▸ Trecho fornecido:

Uma carta à Condessa Maurina, do JB


29/07/2010


Estagiário do “Jornal do Brasil” em 1981 e, depois, admitido até 1988 e de 1991 a 1995, o jornalista Jorge Antônio Barros da Costa ficou chocado com a notícia do fim da versão impressa do “Jornal do Brasil”, e tão chocado que escreveu uma carta à Condessa Pereira Carneiro, antiga dona do jornal, falecida em dezembro de 1983, historiando momentos destacados da existência de 119 anos do JB.
 
Jorge Antônio, que guarda até hoje sua carteira de estagiário, faz menção a dezenas de companheiros com que conviveu no JB: são mais de 60, “entre tantos outros que são traídos pela memória”. Seu texto, com intertítulos da Redação do ABI Online:
 
 
“Se houvesse correio eletrônico para o céu, gostaria de enviar um e-mail para a Condessa Maurina Pereira Carneiro, que foi a dona de um jornal que povoou o imaginário de gerações de jornalistas e leitores de jornal bem informados e sintonizados com seu tempo.
 
Como nunca vivi, nas últimas três décadas, a experiência de ver um jornal diário se extinguir, exceto a “Última Hora”, este é um e-mail-desabafo por conta da notícia triste que é publicada hoje no “Globo”: o “Jornal do Brasil” vai acabar em papel, e permanecer apenas na internet.
 
Não se trata de uma posição de vanguarda, de forma alguma. Mas da dilapidação de um dos maiores patrimônios da história da imprensa brasileira e até mesmo mundial. Mas vamos à carta, antes que acabe o papel e se esgote a paciência do caro leitor.
 
“Estimada Condessa Pereira Carneiro,
 
Fui estagiário, repórter, repórter especial, chefe de Reportagem e editor-assistente de cidade do seu jornal entre os anos 81 a 88 e depois de 91 a 95.
 
Venho por meio deste, mui respeitosamente, lhe dar essa triste notícia, em primeira mão. O “Jornal do Brasil” acabou em papel. Primeiro perdeu o tamanho standard e virou berliner. Já havia doído em mim aquela transformação. Eu sou da época em que jornal era grande e se lia com as duas mãos, dobrando em quatro partes, no ônibus, na praia ou no banheiro.
 
Aprendi a ler jornal no seu matutino, ensinado por meu falecido pai, que insistia que eu começasse pela Coluna do Castello. Como eu não engrenava em assuntos complicados, comecei mesmo foi pelo Caderno B, o pioneiro suplemento de cultura, onde mais tarde admirei algumas das repórteres mais bonitas de uma Redação. Como Luciana Villas-Boas, Susana Schild, Norma Curi, Sônia Racy, Cleusa Maria, e alguns dos críticos mais fustigantes, como Wilson Coutinho, José Carlos Avellar, Macksen Luís, Luiz Paulo Horta, Tárik de Souza.

[Registros de um conjunto de dados]
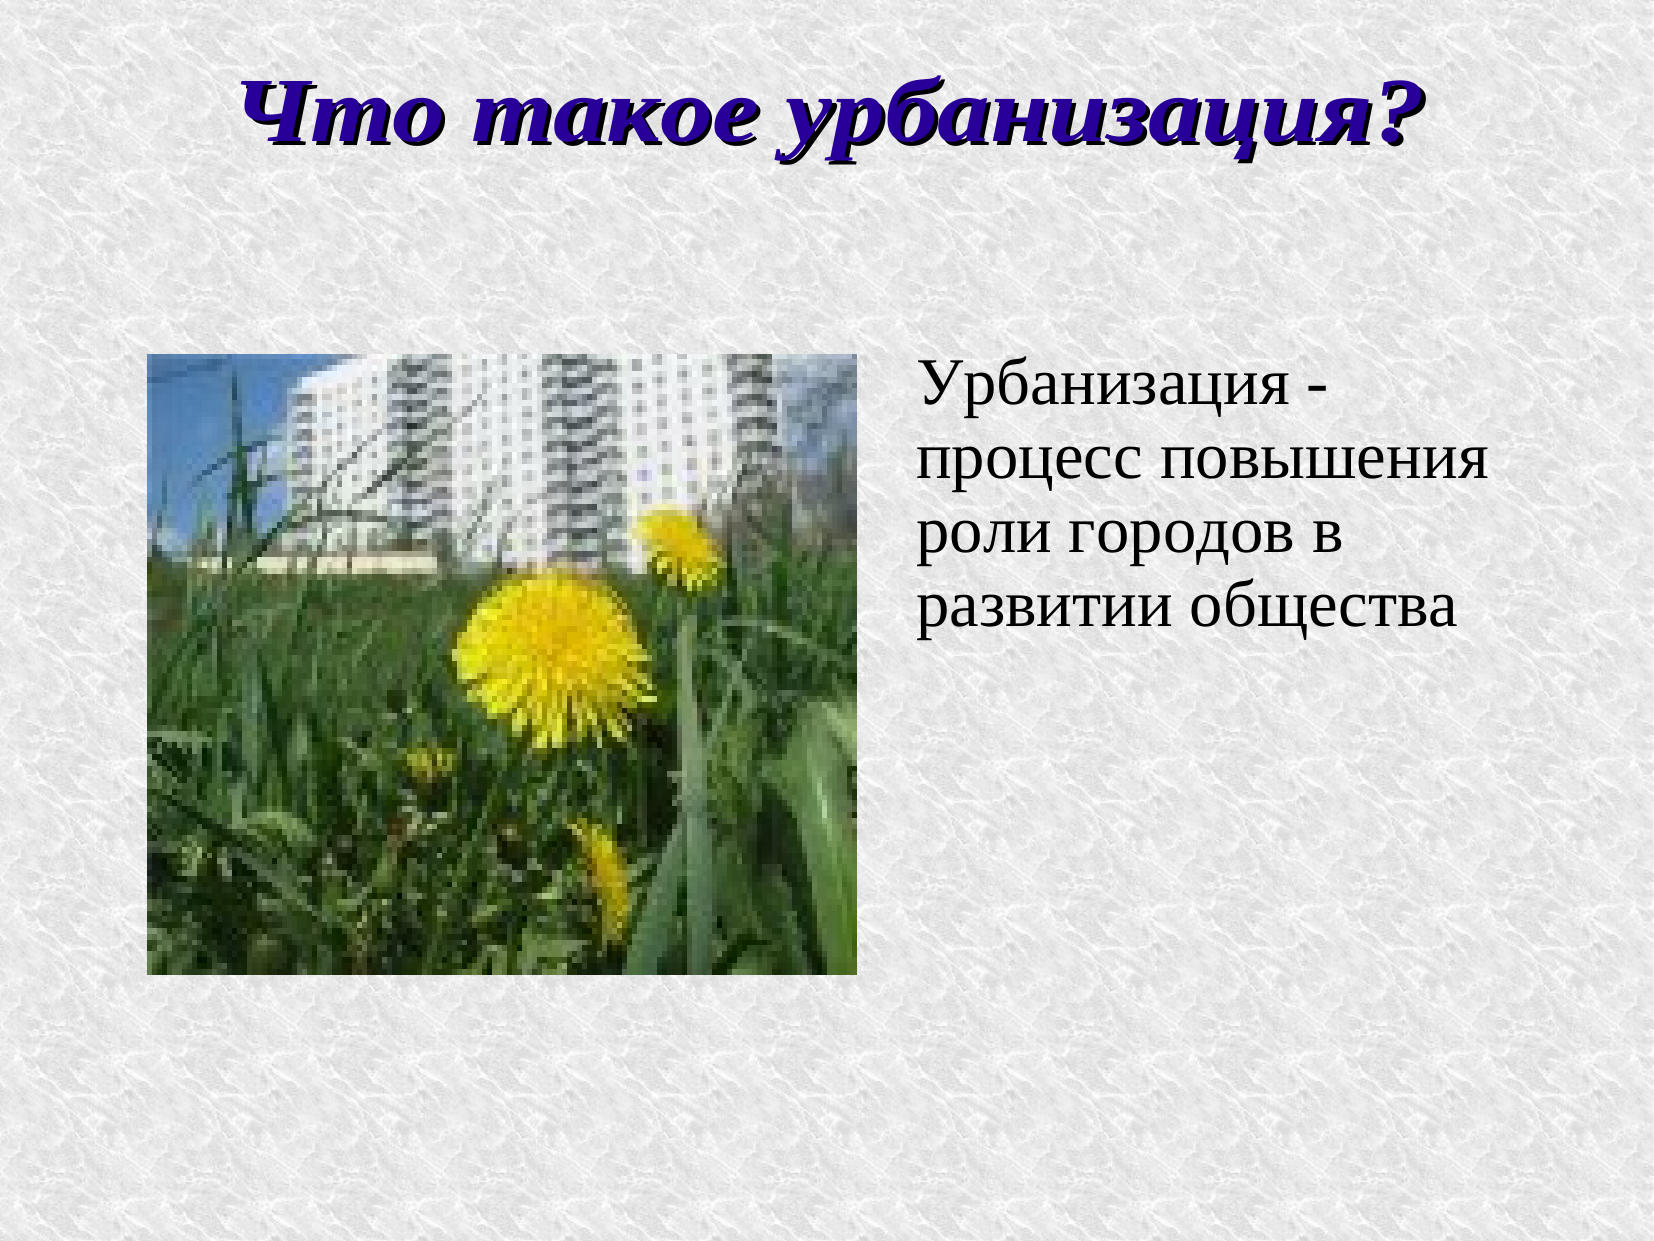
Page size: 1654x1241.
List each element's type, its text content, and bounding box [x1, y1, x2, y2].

picture [0, 0, 1654, 1241]
title Что такое урбанизация? [123, 43, 1536, 178]
list Урбанизация - процесс повышения роли городов в развитии общества [845, 344, 1535, 1164]
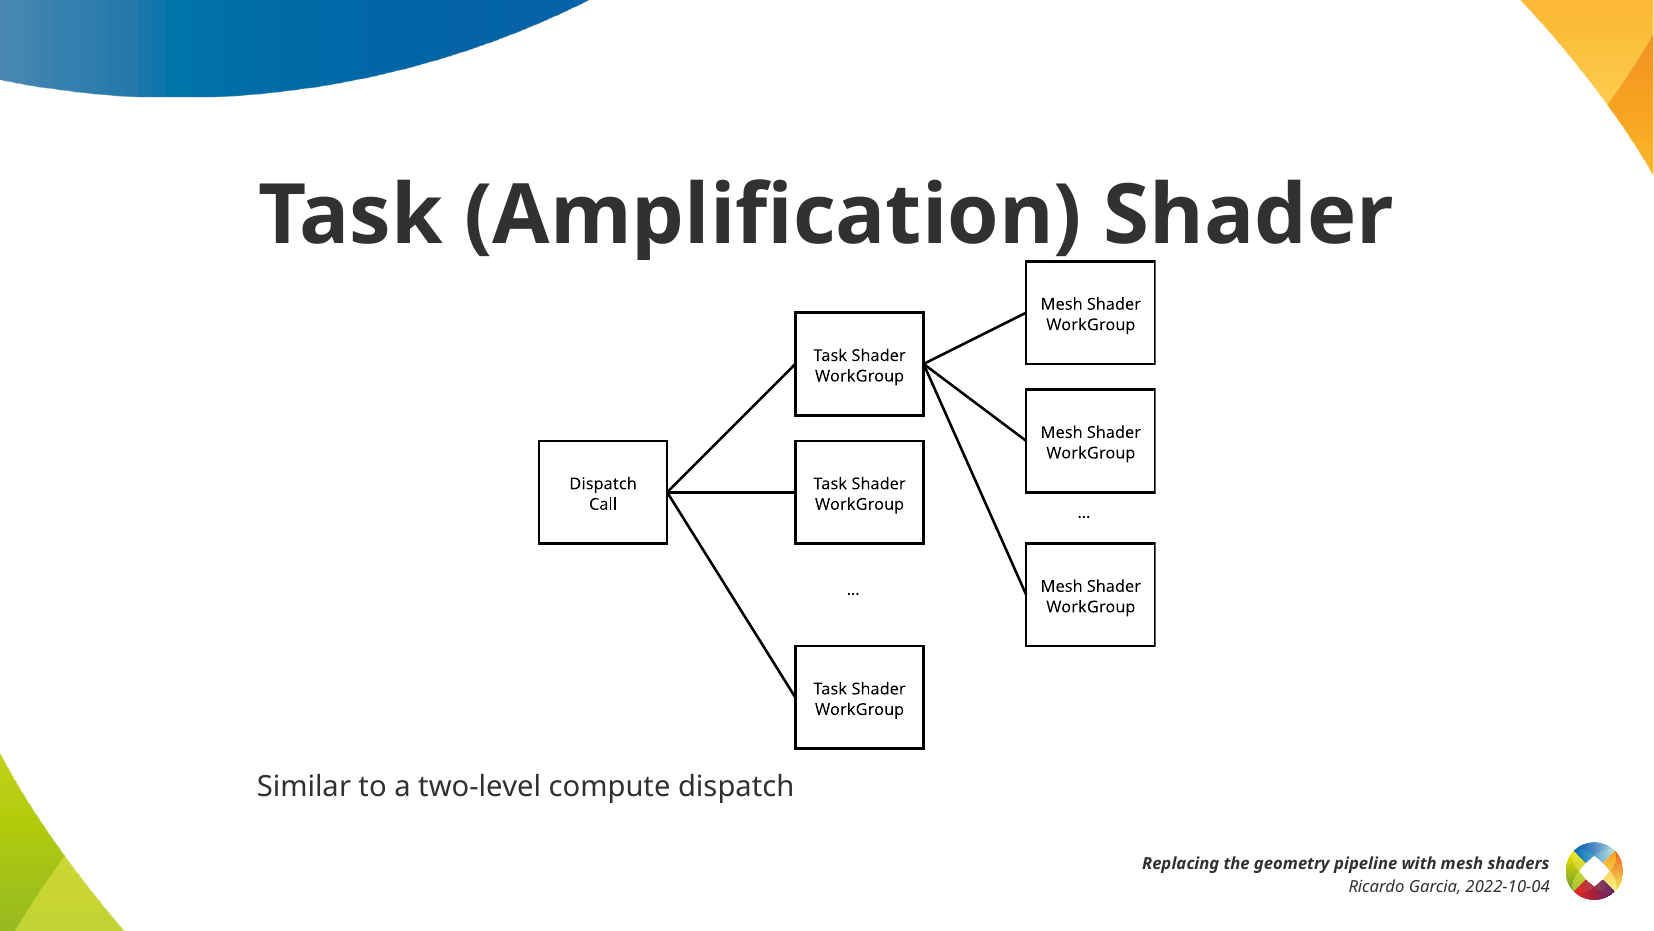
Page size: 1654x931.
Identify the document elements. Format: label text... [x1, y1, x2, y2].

picture [1519, 0, 1654, 178]
picture [215, 0, 591, 98]
picture [1564, 841, 1625, 901]
picture [0, 752, 126, 931]
text_box Replacing the geometry pipeline with mesh shaders Ricardo Garcia, 2022-10-04 [147, 844, 1565, 899]
text_box Similar to a two-level compute dispatch [206, 738, 1447, 830]
picture [0, 0, 167, 98]
text_box Task (Amplification) Shader [236, 147, 1418, 260]
picture [537, 260, 1156, 751]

▸ Desafio:
Reproduza fielmente a parte do texto sobre a carta à Condessa Pereira Carneiro que vai de "Jorge Antônio, que" até "apenas na internet.", com ambos os extremos incluídos.

▸ Solução do problema:
Jorge Antônio, que guarda até hoje sua carteira de estagiário, faz menção a dezenas de companheiros com que conviveu no JB: são mais de 60, “entre tantos outros que são traídos pela memória”. Seu texto, com intertítulos da Redação do ABI Online:
 
 
“Se houvesse correio eletrônico para o céu, gostaria de enviar um e-mail para a Condessa Maurina Pereira Carneiro, que foi a dona de um jornal que povoou o imaginário de gerações de jornalistas e leitores de jornal bem informados e sintonizados com seu tempo.
 
Como nunca vivi, nas últimas três décadas, a experiência de ver um jornal diário se extinguir, exceto a “Última Hora”, este é um e-mail-desabafo por conta da notícia triste que é publicada hoje no “Globo”: o “Jornal do Brasil” vai acabar em papel, e permanecer apenas na internet.